── PASSAGE SHOWN ──
I still think of her sometimes when I’m working on turtles. There was a thing, with her and the turtle and me. I know it’s completely unhealthy, the way I still think about her after two years. The whole world knows now. Everyone knew before Anonymous even leaked my love letters anyway. I tend to let out my inner voice more than is appropriate. Even now! She was the only person to ever tell me to my face that something I wrote was fucked up. In a world of spineless television addicts, she used the voice we are taught to fear. She’d been expelled from high school for creating a fake Myspace of her gym teacher and using it to stir up rumors of sexual misconduct. How I loved her fearlessness!
My dealings with Anonymous started when I wrote an attack piece on AnonNews.org. I found their press releases stinking of ideology and lacking of content on any issue. It’s all propaganda written by some nut or another. The first article I wrote was partially serious and contained a lot of pointed criticism and a list of actionable ideas to improve AnonNews. These are all the things that Anons demand of anyone who begins to criticize them. Met with almost complete indifference, I gave up on Anonymous for a little while.
There is a key similarity between Anonymous and their arch-nemesis, Scientology. Like Scientology, Anonymous is kind of a science fiction cult. There is a recurring theme that Anonymous is a hyperconsciousness or a collective of minds that form an entity in cyber space. This is fantastic wording considering the reactionary nature of Anonymous. Unlike the individual mind, Anonymous does not plan for future outcomes or posess even a shred of self awareness. Anonymous reacts like a school of fish darting away from predators and homing in on food. This is a kind of consciousness that is below the level of any single individual.
When a hell of a lot of otherwise uninvolved people decided “Hey, Anonymous is a thing for me,” this is when the cult became something infectable. WikiLeaks released Cablegate and Anonymous saw a surge in these kind of recruits. These are impressionable young people who think they’re joining a hyperconsciousness by jumping on whatever DDoS bandwagon is arollin’. They’ve choked down some propaganda that’s no better than Fox News and behave like they’re members of the fucking Tea Party, infected with ideals. The only real way to get through to them is mockery.
It’s easy to mock a cult with no direction. Just call it irrelevant. When people have no personal reason why they’re doing what they’re doing, this kind of a statement will make them furious. Ideology (fwd to 2:30 for the lulz) clogs normally reasonable thought processes with rationalization. My article, “Why Anonymous is Completely Irrelevant,” evoked as much rationalization as it did ad hominems. Hyperconscious? No, definitely not. Anonymous has proved that to me by its own actions.
Manipulating Anonymous became a game to me. I showed everyone how awesomely easy it was to troll AnonNews and the trolls invaded. Comments and press releases were overrun with troll posts. Eventually, AnonNews became hardened to trolling. It is here that I have probably done my best service to Anonymous. My original criticism to AnonNews suggested more discretion in the posting of Press Releases. Now there is.
───
── INFORMATION ──
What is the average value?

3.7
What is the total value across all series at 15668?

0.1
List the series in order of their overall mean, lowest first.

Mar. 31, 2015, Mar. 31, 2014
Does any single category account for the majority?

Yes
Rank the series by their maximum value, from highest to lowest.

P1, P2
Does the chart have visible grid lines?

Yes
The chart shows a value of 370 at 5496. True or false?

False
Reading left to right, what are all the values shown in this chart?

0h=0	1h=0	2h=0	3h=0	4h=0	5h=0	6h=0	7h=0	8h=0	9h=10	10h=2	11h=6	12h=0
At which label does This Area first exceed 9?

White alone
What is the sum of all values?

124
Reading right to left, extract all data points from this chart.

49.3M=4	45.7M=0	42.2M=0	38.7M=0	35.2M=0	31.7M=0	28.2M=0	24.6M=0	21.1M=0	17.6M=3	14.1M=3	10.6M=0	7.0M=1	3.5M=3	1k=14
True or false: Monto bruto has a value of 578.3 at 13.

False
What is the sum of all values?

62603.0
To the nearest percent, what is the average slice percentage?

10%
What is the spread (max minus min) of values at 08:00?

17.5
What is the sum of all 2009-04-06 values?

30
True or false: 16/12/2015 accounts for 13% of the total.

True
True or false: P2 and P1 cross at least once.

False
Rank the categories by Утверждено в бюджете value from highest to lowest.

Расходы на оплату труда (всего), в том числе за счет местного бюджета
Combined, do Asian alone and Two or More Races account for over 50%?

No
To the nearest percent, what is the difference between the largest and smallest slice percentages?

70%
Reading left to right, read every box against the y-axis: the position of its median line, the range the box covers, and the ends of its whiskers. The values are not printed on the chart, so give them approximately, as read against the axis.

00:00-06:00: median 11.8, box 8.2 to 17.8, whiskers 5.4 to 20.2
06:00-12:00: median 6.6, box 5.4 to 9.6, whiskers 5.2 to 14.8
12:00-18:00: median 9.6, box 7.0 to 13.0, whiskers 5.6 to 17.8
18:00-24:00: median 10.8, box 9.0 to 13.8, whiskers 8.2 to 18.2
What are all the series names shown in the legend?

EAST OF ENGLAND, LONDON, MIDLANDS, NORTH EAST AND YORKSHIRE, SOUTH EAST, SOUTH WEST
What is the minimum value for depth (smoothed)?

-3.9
───
EXPLORE THE MATERIAL.
a) List every group, organization, or website named in the passage on Anonymous, leaving out Anonymous itself.
b) Retype the passage on Anonymous between "When a hell" and "them is mockery.", inclusive.
Work only from the passage on Anonymous, not from the material.

RESPONSES BY ITEM NUMBER.
a)
Myspace
AnonNews.org
Scientology
WikiLeaks
Fox News
the Tea Party

b)
When a hell of a lot of otherwise uninvolved people decided “Hey, Anonymous is a thing for me,” this is when the cult became something infectable. WikiLeaks released Cablegate and Anonymous saw a surge in these kind of recruits. These are impressionable young people who think they’re joining a hyperconsciousness by jumping on whatever DDoS bandwagon is arollin’. They’ve choked down some propaganda that’s no better than Fox News and behave like they’re members of the fucking Tea Party, infected with ideals. The only real way to get through to them is mockery.